Dans la pratique leur
différence se manifeste dans leur attitude envers la religion. Le matérialisme
bourgeois voulait en triompher. Mais on ne peut détruire une conception née de
la vie sociale à coup d’arguments : cette manière de faire signifie qu’à un
point de vue donné on oppose un autre point de vue, or contre n’importe quel
argument on peut toujours trouver un contre-argument. On ne peut éliminer une
conception donnée qu’après avoir découvert quelles raisons et quelles
circonstances la rendent nécessaire et démontré que ces circonstances sont
passagères. C’est pourquoi la réfutation de la religion par les sciences de la
nature ne fut effective que dans le cas des croyances religieuses primitives où
l’ignorance des lois de la nature, et de l’explication qu’elles fournissent du
tonnerre et des éclairs, de la matière et de l’énergie, permet le développement
de toutes sortes de superstitions. La théorie de la société bourgeoise a pu
détruire les idéologies liées à l’économie agricole primitive.
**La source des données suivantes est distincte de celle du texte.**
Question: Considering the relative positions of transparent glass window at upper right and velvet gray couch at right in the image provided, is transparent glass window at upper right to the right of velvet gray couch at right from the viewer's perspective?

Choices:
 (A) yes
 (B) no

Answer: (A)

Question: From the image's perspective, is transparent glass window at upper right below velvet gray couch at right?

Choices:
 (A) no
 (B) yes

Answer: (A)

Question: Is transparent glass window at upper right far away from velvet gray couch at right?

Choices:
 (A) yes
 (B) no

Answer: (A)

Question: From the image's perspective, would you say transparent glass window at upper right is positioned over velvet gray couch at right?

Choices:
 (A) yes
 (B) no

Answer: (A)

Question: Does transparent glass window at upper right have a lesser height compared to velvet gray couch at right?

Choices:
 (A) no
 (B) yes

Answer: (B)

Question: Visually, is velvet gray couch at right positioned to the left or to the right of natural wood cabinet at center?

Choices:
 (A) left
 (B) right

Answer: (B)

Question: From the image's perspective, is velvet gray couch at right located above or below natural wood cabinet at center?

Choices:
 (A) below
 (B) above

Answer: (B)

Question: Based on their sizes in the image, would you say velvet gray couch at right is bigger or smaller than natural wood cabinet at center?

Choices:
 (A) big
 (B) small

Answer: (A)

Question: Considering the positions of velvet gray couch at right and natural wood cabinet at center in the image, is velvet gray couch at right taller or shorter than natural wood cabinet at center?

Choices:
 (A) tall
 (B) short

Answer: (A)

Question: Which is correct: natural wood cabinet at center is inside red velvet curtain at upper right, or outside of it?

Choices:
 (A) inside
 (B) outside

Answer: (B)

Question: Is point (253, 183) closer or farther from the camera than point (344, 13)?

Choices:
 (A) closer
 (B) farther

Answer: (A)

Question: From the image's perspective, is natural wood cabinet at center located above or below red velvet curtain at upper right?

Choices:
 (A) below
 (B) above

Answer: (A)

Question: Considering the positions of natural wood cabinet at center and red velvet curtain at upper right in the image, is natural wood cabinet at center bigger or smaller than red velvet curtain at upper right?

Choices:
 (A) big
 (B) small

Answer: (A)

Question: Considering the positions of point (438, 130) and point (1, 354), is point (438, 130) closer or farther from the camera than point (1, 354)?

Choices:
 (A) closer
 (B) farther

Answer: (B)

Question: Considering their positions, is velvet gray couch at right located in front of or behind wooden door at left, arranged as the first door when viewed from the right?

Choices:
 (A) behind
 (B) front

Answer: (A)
Mais la religion
dans la société bourgeoise est profondément ancrée dans ces forces sociales à
la fois inconnues et incontrôlables, face auxquelles le matérialisme bourgeois
reste impuissant. Seule la théorie de la révolution ouvrière peut détruire les
idéologies de l’économie bourgeoise. Le matérialisme historique dégage le
fondement social de la religion et montre pourquoi, à certaines époques et pour
certaines classes, elle a été un mode de pensée nécessaire. Ce n’est qu’ainsi
qu’on peut rompre son charme. Le matérialisme historique ne mène pas de lutte
directe contre la religion; partant d’un point de vue plus élevé, il peut
l’analyser et l’expliquer comme étant un phénomène naturel se déroulant dans
des conditions déterminées. Ce faisant il en sape les fondements, et prévoit
qu’elle disparaîtra avec la naissance d’une nouvelle société. Il explique de
manière semblable l’apparition temporaire dumatérialisme au sein de la
bourgeoisie, ainsi que la rechute de cette classe dans des tendances
religieuses et mystiques : conservant une conception fondamentalement semblable
à celle du matérialisme bourgeois, c’est-à-dire la croyance en des lois
absolues, la bourgeoisie abandonne son optimisme des débuts pour adopter à
l’opposé la conviction que les problèmes du monde sont insolubles. II explique
de même que le matérialisme gagne du terrain parmi les ouvriers non qu’ils
aient été convaincus par des arguments antireligieux mais parce qu'ils voient
croître leur compréhension des forces réelles de la société. La religion
disparaîtra donc avec le début de la révolution prolétarienne, dont
l’expression théorique est le matérialisme historique. C’est par une telle
explication que le marxisme vient à bout de la religion.